Weekend Boxoffice #4
Odd collection this week. FLICKA on 2877 screens, and THE PRESTIGE and FLAGS OF OUR FATHERS on a lot less -- 2281 and 1876, respectively.
We'll keep the prediction game to those three movies. I think it'll be a catfight with The Departed to be #1, but I'll be surprised if anything breaks $15 million.
FLAGS OF OUR FATHERS $14.8 million
THE PRESTIGE $13.9 million
FLICKA $8.1 million
11 Comments:
FLAGS OF OUR FATHERS $12 million
FLICKA $11 million
THE PRESTIGE $7.5 million
The only guarantee, of course, is that I'll be dead wrong.
I get the feeling that if you can't find something at the multiplex to interest you this weekend, you probably don't like movies. So I'm going to be bullish.
Flags of Our Fathers $19 million
Flicka $14.5 million
The Prestige $14 million
I suck at this. normally I give the edge to the teenage girls, but I don't think the boys are gonna go with them to see Flicka.

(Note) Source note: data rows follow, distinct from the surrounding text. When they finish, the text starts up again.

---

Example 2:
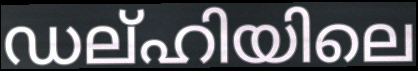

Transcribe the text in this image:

ഡല്ഹിയിലെ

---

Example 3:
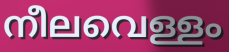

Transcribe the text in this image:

നീലവെള്ളം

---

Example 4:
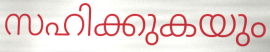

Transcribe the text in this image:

സഹിക്കുകയും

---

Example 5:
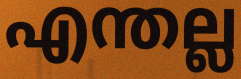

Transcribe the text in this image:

എന്തല്ല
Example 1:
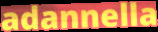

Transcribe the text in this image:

adannella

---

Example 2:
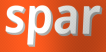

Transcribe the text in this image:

spar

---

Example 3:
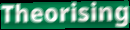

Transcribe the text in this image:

Theorising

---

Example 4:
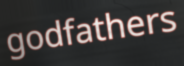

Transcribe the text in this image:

godfathers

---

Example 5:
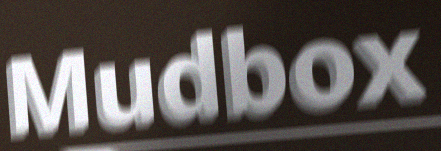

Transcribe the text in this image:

Mudbox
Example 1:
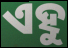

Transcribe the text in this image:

ଏହୁ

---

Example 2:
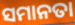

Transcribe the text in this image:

ସମାନତା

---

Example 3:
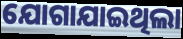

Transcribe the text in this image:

Flags of our Fathers - 15 mil
The Prestige - 13 mil
Flicka - 9 mil
I was mego off last week with "Man of the Year" I figured he would pull a patch adams.
Flag of... 23
Flicka 14
Prestige 12
MA 3
Well, I'm late this week so I'll just throw down the numbers as I've already looked them up (based on Friday's Numbers):
1. The Prestige - 14-16 Million
2. The Departed - 14-15 million (depending how it plays out, this might squeak into 1st - very low % drop)
3. Flags - 10-12 Million
4. Flicka - 8-9 million
5. Marie - 4-5 Million
From the above contestants, I'd say Peter nailed it pretty good.
Good estimates Scott - very impressive (having now seen the numbers)
Fewer.
(sorry, it's a pet peeve..pete?peach? sore point..)

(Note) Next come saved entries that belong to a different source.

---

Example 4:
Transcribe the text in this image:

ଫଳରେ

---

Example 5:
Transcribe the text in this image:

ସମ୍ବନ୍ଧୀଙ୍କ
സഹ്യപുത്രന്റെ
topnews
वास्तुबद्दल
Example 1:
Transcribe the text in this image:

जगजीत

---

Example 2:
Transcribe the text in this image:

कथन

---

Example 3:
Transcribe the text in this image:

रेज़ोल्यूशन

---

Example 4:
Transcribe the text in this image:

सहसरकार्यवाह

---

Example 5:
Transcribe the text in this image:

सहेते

Yeah, you're right on the "fewer".
Looks like Flags of Our Fathers underperformed fairly dramatically; everyone overestimated it. I guess the public is a little tired of war.

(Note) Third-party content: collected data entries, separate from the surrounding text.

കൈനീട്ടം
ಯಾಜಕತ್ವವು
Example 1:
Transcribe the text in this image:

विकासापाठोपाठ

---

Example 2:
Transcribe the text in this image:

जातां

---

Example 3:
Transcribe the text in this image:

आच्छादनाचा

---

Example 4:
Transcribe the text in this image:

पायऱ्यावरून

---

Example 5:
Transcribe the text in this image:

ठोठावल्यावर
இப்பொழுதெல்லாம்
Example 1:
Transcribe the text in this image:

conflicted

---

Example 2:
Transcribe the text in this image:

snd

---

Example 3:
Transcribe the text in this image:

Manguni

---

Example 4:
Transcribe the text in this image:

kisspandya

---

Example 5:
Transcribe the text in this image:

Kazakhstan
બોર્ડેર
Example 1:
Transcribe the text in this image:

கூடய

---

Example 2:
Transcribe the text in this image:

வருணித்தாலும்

Well, I was right about nothing breaking $15 million.
Official totals:
The Prestige $14.8
Flags of our Fathers $10.2
Flicka $7.7
Peter is the closest...
I don't think it's that folks are sick of war or war movies necessarily. I think it's that folks like their WWII epics served up with a large order of A-list stars, not the leads of "Swimfan", "Squanto" and "AntiTrust."
Like it or not, B-listers lack the gravitas needed to elevate the experience. They'd have been better off with absolute unknows.
(And yeah, I know --Phillipe was in "Crash." America doesn't care.)
I think the bigger problem is that they just haven't found a way to make it interesting -- the movie apparently builds to the moment in which they raise the flag, so a lot of people know that it is going to end with this victory, and otherwise it just seems like a dry history lesson.
Without Eastwood's name on it, it probably would have done half as much.